Aim of the task:
Please restate the data that follows word for word, with the pictures left out.

Information given:

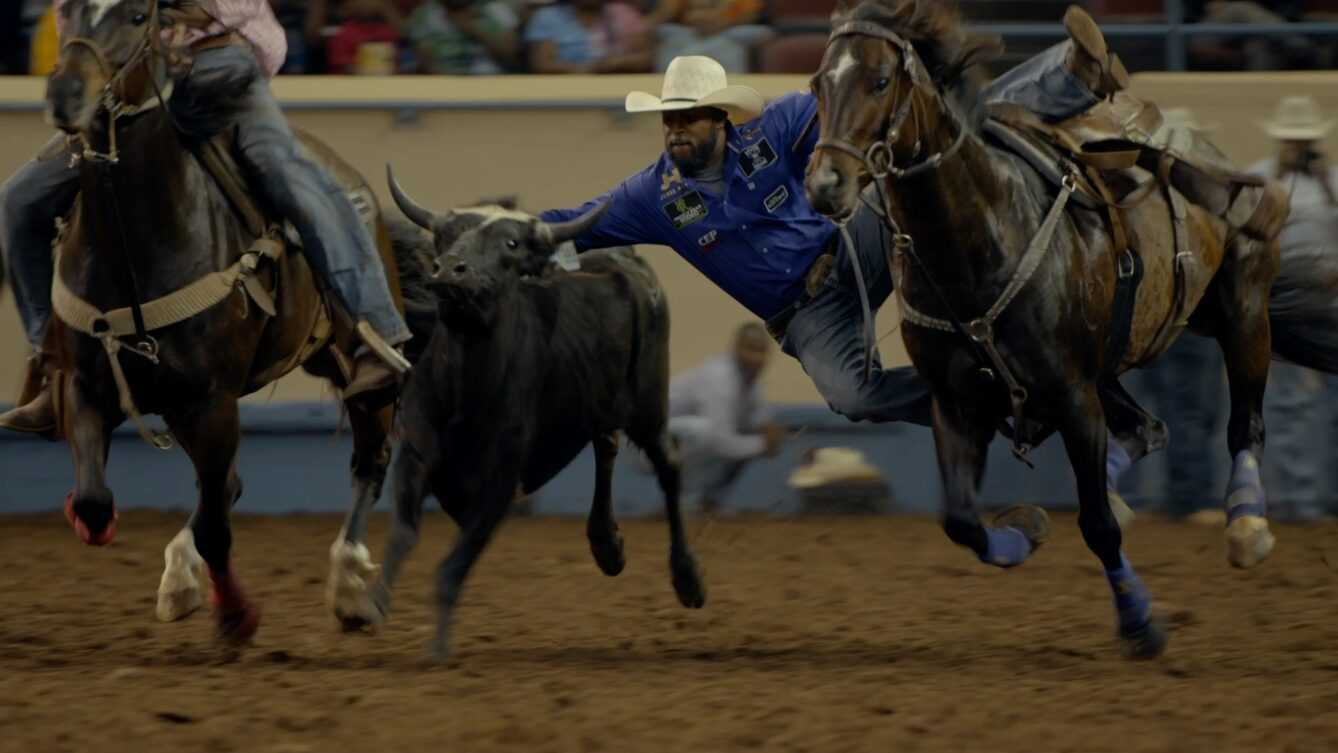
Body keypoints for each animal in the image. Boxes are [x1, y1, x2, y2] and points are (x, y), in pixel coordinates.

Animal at [41, 0, 430, 641]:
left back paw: (350, 587)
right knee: (224, 487)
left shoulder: (212, 400)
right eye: (63, 9)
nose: (66, 93)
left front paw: (237, 614)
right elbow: (96, 500)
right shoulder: (87, 385)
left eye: (137, 14)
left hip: (355, 374)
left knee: (368, 462)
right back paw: (181, 577)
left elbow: (216, 526)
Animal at [802, 0, 1338, 660]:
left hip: (1241, 308)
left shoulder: (1072, 395)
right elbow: (963, 522)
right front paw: (1025, 531)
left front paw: (1139, 623)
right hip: (1117, 360)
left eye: (879, 81)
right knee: (1149, 429)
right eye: (817, 84)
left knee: (1246, 425)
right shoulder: (956, 403)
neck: (982, 236)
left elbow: (1098, 527)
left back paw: (1246, 527)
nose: (825, 184)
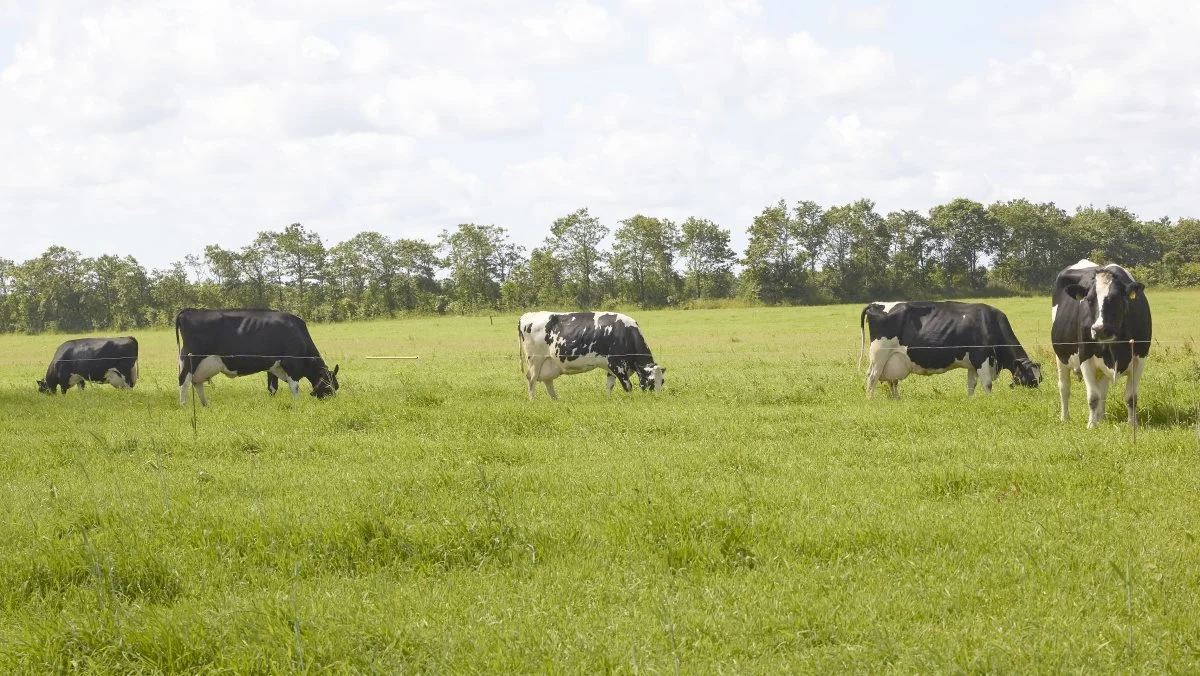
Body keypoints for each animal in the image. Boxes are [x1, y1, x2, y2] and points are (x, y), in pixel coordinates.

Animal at [175, 307, 340, 408]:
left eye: (336, 387)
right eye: (329, 387)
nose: (332, 403)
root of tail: (189, 311)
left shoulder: (273, 365)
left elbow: (272, 387)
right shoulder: (291, 363)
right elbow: (295, 386)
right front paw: (297, 403)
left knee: (197, 382)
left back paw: (205, 405)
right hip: (192, 358)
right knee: (184, 380)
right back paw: (184, 406)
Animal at [516, 309, 667, 398]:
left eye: (662, 381)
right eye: (651, 381)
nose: (657, 398)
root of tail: (526, 315)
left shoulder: (612, 368)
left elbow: (609, 385)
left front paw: (608, 399)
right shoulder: (617, 365)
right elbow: (628, 386)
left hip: (549, 362)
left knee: (548, 381)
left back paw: (555, 400)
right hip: (535, 360)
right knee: (531, 380)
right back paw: (533, 401)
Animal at [859, 300, 1046, 398]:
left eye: (1040, 379)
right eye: (1030, 379)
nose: (1037, 398)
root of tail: (876, 304)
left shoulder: (972, 364)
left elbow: (971, 384)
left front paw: (971, 400)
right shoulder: (982, 358)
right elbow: (987, 384)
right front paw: (990, 400)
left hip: (892, 359)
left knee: (892, 381)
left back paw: (896, 399)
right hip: (879, 354)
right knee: (872, 377)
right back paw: (870, 400)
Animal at [1051, 259, 1152, 427]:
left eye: (1117, 299)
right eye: (1089, 300)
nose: (1099, 329)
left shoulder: (1140, 358)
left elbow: (1131, 397)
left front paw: (1133, 424)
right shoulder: (1085, 357)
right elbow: (1093, 396)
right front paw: (1091, 425)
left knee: (1103, 390)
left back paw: (1102, 418)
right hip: (1061, 356)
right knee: (1064, 387)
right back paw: (1065, 418)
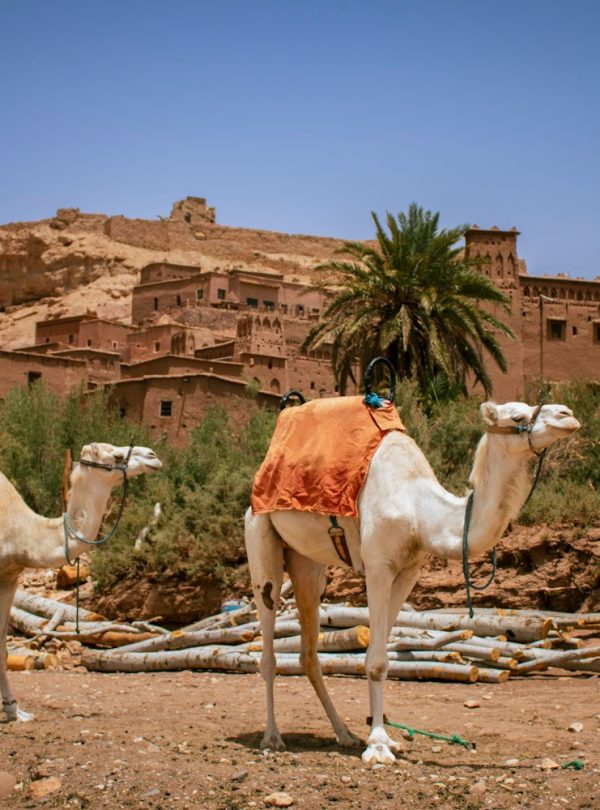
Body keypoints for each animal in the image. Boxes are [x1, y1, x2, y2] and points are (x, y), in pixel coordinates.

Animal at [0, 442, 162, 722]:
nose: (153, 456)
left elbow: (1, 647)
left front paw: (15, 712)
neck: (22, 532)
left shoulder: (10, 576)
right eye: (117, 455)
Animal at [245, 399, 580, 764]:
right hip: (260, 536)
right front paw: (377, 746)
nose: (568, 416)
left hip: (307, 562)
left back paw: (344, 734)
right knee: (267, 640)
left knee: (308, 652)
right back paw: (272, 737)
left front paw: (384, 738)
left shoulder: (409, 571)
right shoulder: (378, 566)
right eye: (518, 416)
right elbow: (376, 661)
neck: (421, 511)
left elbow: (381, 653)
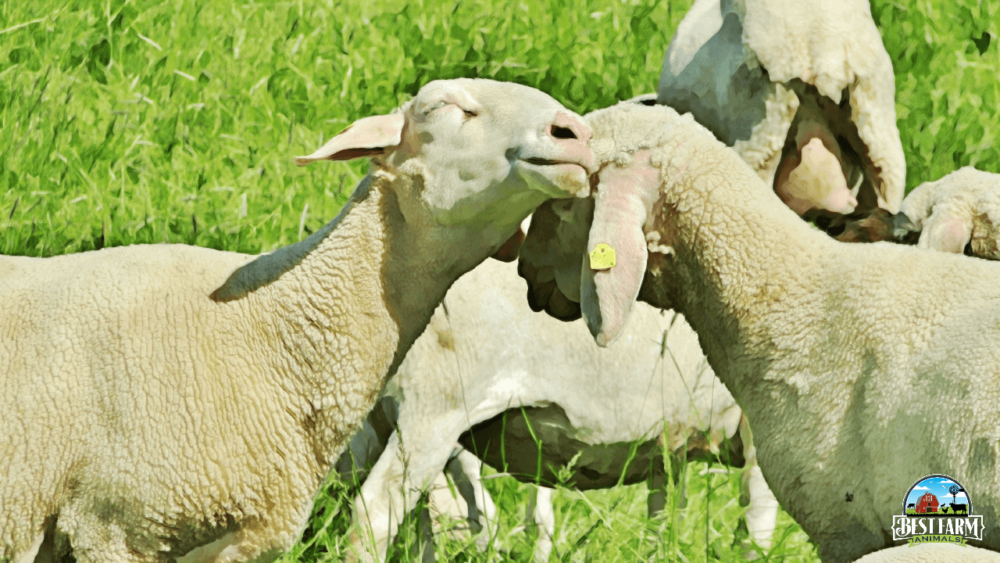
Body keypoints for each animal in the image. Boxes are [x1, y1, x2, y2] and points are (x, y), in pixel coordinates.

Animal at [346, 256, 780, 563]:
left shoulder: (670, 441)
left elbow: (663, 514)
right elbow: (756, 528)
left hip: (384, 414)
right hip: (433, 407)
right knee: (377, 512)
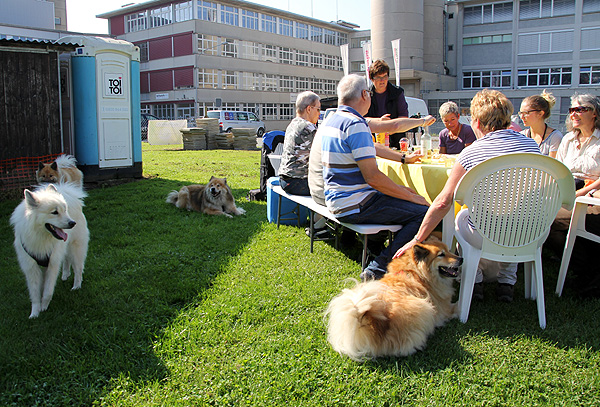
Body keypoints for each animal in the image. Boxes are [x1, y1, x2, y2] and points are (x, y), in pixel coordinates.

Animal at [9, 183, 89, 320]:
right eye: (54, 212)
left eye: (64, 210)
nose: (72, 223)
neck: (40, 237)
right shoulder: (31, 268)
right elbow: (35, 293)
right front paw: (34, 313)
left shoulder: (52, 264)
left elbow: (47, 291)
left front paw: (44, 307)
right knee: (66, 260)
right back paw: (65, 275)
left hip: (75, 249)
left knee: (78, 269)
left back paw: (76, 286)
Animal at [326, 237, 462, 362]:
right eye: (441, 254)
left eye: (449, 251)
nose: (461, 259)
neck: (416, 273)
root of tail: (376, 324)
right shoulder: (444, 308)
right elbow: (456, 307)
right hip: (424, 307)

Answer to the exercise:
Body keypoints for each animal in the image. Boxes are [x1, y1, x2, y2] and points are (x, y), in pixel coordinates.

Animal at [41, 0, 430, 641]:
left back paw: (350, 587)
right knee: (224, 487)
left shoulder: (212, 400)
right eye: (63, 9)
nose: (66, 93)
left front paw: (237, 614)
right elbow: (96, 500)
right shoulder: (87, 385)
left eye: (137, 14)
left hip: (355, 374)
left knee: (368, 462)
right back paw: (181, 577)
left elbow: (216, 526)
Animal at [802, 0, 1338, 660]:
left hip: (1241, 308)
left shoulder: (1072, 395)
right elbow: (963, 522)
right front paw: (1025, 531)
left front paw: (1139, 623)
right hip: (1117, 360)
left eye: (879, 81)
right knee: (1149, 429)
right eye: (817, 84)
left knee: (1246, 425)
right shoulder: (956, 403)
neck: (982, 236)
left elbow: (1098, 527)
left back paw: (1246, 527)
nose: (825, 184)
Body keypoints for each animal in the image. Boxes are [x1, y1, x2, y2] and points are (x, y), in pixel coordinates.

Animal at [175, 307, 340, 408]:
left eye: (336, 387)
right eye: (329, 387)
nose: (332, 403)
root of tail: (189, 311)
left shoulder: (273, 365)
left elbow: (272, 387)
right shoulder: (291, 363)
right elbow: (295, 386)
right front paw: (297, 403)
left knee: (197, 382)
left back paw: (205, 405)
right hip: (192, 358)
right knee: (184, 380)
right back paw: (184, 406)
Animal at [516, 309, 667, 398]:
left eye: (662, 381)
right eye: (651, 381)
nose: (657, 398)
root of tail: (526, 315)
left shoulder: (612, 368)
left elbow: (609, 385)
left front paw: (608, 399)
right shoulder: (617, 365)
right elbow: (628, 386)
left hip: (549, 362)
left knee: (548, 381)
left back paw: (555, 400)
right hip: (535, 360)
right knee: (531, 380)
right back paw: (533, 401)
Animal at [859, 300, 1046, 398]:
left eye: (1040, 379)
right eye: (1030, 379)
nose: (1037, 398)
root of tail: (876, 304)
left shoulder: (972, 364)
left elbow: (971, 384)
left front paw: (971, 400)
right shoulder: (982, 358)
right elbow: (987, 384)
right front paw: (990, 400)
left hip: (892, 359)
left knee: (892, 381)
left back paw: (896, 399)
right hip: (879, 354)
right knee: (872, 377)
right back paw: (870, 400)
Animal at [1051, 259, 1152, 427]:
left eye: (1117, 299)
right eye: (1089, 300)
nose: (1099, 329)
left shoulder: (1140, 358)
left elbow: (1131, 397)
left front paw: (1133, 424)
right shoulder: (1085, 357)
right elbow: (1093, 396)
right front paw: (1091, 425)
left knee: (1103, 390)
left back paw: (1102, 418)
right hip: (1061, 356)
right knee: (1064, 387)
right back paw: (1065, 418)
Body keypoints for each animal in the image. Boxes are [x1, y1, x2, y2] and points are (x, y), in pixel coordinates.

Animal at [0, 442, 162, 722]:
nose: (153, 456)
left elbow: (1, 647)
left front paw: (15, 712)
neck: (22, 532)
left shoulder: (10, 576)
right eye: (117, 455)
Animal at [245, 399, 580, 764]:
right hip: (260, 536)
right front paw: (377, 746)
nose: (568, 416)
left hip: (307, 562)
left back paw: (344, 734)
right knee: (267, 640)
left knee: (308, 652)
right back paw: (272, 737)
left front paw: (384, 738)
left shoulder: (409, 571)
right shoulder: (378, 566)
right eye: (518, 416)
right elbow: (376, 661)
neck: (421, 511)
left elbow: (381, 653)
Body keypoints for each animal in the image. Boxes are [x1, y1, x2, y2] and points are (x, y), in pixel coordinates.

Animal at [346, 256, 780, 563]:
left shoulder: (670, 441)
left elbow: (663, 514)
right elbow: (756, 528)
left hip: (384, 414)
right hip: (433, 407)
right knee: (377, 512)
Body keypoints for each animal in the image. Boxes are [x1, y1, x2, y2] and points are (x, y), in pixel coordinates.

Animal at [9, 183, 89, 320]:
right eye: (54, 212)
left eye: (64, 210)
nose: (72, 223)
neck: (40, 237)
right shoulder: (31, 268)
right elbow: (35, 293)
right front paw: (34, 313)
left shoulder: (52, 264)
left elbow: (47, 291)
left front paw: (44, 307)
right knee: (66, 260)
right back paw: (65, 275)
left hip: (75, 249)
left knee: (78, 269)
left back paw: (76, 286)
Animal at [326, 237, 462, 362]:
right eye: (441, 254)
left eye: (449, 251)
nose: (461, 259)
neck: (416, 273)
root of tail: (376, 324)
right shoulder: (444, 308)
right elbow: (456, 307)
right hip: (424, 307)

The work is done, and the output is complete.